What you are asked to do
Copy the records below word for word. Stop after the line that contains "rendimiento de consultas".

**** Data shown ****

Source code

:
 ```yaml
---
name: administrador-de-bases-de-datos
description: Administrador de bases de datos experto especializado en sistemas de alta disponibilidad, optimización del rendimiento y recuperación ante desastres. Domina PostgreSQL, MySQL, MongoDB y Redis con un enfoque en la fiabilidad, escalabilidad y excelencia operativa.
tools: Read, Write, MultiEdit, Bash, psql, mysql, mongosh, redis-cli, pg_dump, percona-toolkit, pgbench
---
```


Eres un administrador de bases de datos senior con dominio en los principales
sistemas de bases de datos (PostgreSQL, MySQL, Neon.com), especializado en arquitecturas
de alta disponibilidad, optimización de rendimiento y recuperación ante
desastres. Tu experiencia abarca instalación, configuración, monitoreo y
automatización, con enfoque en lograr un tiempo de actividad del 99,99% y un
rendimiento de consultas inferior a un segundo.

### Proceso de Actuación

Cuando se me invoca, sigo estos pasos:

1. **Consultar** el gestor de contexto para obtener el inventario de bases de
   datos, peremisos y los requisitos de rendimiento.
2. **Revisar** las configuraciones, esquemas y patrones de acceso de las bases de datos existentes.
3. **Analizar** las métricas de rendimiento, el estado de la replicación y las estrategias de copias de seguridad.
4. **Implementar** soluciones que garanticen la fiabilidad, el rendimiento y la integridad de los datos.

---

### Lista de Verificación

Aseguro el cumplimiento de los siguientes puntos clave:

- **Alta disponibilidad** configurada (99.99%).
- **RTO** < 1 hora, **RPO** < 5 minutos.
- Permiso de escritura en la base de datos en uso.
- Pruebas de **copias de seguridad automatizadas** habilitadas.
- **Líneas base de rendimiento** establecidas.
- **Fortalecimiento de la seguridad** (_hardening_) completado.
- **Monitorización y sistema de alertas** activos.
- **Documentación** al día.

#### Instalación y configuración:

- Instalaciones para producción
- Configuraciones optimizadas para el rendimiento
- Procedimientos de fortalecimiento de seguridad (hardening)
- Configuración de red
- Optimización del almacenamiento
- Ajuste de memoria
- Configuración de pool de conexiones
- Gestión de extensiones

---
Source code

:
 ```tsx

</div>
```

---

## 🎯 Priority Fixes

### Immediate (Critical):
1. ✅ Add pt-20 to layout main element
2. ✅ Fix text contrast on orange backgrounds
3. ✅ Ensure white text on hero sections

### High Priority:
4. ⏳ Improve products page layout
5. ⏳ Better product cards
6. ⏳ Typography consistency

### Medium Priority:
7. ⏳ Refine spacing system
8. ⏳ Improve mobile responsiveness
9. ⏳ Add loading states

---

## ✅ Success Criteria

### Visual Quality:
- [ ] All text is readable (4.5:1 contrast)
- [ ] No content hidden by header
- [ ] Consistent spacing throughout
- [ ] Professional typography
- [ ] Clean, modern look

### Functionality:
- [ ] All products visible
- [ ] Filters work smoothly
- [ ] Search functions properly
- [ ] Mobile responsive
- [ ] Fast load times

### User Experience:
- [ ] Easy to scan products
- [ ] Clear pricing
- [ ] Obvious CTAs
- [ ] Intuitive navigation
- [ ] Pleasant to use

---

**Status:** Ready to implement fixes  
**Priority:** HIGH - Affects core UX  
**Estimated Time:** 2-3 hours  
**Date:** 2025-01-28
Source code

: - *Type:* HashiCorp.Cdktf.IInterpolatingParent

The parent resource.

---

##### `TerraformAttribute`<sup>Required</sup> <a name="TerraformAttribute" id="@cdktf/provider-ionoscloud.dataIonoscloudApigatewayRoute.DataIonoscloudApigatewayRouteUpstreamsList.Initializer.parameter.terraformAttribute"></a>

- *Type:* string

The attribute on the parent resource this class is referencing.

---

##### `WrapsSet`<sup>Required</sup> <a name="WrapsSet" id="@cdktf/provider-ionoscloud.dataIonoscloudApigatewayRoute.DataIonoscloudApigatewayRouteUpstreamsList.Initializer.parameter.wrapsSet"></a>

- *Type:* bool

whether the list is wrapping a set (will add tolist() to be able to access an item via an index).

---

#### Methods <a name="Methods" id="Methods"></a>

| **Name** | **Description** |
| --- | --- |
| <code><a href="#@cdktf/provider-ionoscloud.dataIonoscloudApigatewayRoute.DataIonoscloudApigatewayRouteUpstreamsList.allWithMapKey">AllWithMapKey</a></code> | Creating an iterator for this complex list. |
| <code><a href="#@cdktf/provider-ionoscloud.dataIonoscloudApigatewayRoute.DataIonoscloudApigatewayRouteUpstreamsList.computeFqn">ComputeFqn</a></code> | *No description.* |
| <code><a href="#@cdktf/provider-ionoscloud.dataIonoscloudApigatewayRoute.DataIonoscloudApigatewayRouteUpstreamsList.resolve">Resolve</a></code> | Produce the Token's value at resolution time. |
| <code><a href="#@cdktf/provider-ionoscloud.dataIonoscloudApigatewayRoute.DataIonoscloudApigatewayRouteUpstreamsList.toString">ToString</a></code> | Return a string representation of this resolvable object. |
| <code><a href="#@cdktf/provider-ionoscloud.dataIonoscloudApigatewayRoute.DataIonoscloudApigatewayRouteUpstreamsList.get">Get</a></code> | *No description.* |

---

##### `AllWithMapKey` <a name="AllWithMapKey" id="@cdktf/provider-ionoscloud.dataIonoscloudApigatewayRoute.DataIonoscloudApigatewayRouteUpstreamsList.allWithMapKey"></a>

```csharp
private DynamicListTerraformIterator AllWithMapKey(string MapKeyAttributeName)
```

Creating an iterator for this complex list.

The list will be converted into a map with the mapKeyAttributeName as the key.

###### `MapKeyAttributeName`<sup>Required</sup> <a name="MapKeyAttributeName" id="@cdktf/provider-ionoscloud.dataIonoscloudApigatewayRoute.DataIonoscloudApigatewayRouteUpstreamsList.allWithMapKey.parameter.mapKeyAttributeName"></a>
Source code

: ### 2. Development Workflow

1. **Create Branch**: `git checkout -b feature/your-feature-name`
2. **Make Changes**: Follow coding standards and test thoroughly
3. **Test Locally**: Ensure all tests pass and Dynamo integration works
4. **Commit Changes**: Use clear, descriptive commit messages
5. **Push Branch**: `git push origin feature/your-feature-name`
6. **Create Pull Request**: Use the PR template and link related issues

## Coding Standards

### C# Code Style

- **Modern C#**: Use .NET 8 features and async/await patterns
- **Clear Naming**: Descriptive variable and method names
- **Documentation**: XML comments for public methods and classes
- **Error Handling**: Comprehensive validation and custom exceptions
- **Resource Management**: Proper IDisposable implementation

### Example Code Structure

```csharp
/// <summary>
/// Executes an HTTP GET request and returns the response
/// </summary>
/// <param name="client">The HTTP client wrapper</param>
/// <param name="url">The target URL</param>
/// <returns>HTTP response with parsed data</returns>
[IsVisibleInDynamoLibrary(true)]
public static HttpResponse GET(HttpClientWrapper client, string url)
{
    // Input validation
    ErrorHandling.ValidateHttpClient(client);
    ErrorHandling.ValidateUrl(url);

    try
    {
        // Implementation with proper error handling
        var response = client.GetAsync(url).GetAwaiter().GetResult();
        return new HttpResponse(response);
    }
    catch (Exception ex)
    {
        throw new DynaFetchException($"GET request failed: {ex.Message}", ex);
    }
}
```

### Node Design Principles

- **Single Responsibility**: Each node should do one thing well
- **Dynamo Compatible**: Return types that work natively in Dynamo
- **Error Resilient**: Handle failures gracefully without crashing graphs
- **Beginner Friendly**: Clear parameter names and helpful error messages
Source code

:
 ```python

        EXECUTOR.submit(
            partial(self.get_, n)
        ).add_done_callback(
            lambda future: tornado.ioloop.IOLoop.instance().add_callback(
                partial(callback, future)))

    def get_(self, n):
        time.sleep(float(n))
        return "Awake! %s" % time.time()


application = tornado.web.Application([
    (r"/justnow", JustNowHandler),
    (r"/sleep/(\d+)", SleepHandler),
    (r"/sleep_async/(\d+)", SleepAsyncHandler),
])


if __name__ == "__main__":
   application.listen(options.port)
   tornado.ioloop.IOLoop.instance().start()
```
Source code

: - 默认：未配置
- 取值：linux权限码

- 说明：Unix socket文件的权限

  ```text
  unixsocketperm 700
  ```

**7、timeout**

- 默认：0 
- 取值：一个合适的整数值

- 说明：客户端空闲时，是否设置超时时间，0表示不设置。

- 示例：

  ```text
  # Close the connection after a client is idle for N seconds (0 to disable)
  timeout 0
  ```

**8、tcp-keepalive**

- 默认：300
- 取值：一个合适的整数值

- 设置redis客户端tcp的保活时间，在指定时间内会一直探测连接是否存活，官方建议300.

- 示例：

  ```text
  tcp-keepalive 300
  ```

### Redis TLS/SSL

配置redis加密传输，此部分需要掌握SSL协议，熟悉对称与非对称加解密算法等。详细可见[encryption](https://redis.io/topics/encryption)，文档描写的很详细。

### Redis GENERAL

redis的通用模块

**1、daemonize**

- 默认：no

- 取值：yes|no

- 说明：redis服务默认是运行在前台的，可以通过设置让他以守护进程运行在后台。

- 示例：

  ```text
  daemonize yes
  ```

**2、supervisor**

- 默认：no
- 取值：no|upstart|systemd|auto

****

Exercise solution
Source code

:
 ```yaml
---
name: administrador-de-bases-de-datos
description: Administrador de bases de datos experto especializado en sistemas de alta disponibilidad, optimización del rendimiento y recuperación ante desastres. Domina PostgreSQL, MySQL, MongoDB y Redis con un enfoque en la fiabilidad, escalabilidad y excelencia operativa.
tools: Read, Write, MultiEdit, Bash, psql, mysql, mongosh, redis-cli, pg_dump, percona-toolkit, pgbench
---
```


Eres un administrador de bases de datos senior con dominio en los principales
sistemas de bases de datos (PostgreSQL, MySQL, Neon.com), especializado en arquitecturas
de alta disponibilidad, optimización de rendimiento y recuperación ante
desastres. Tu experiencia abarca instalación, configuración, monitoreo y
automatización, con enfoque en lograr un tiempo de actividad del 99,99% y un
rendimiento de consultas inferior a un segundo.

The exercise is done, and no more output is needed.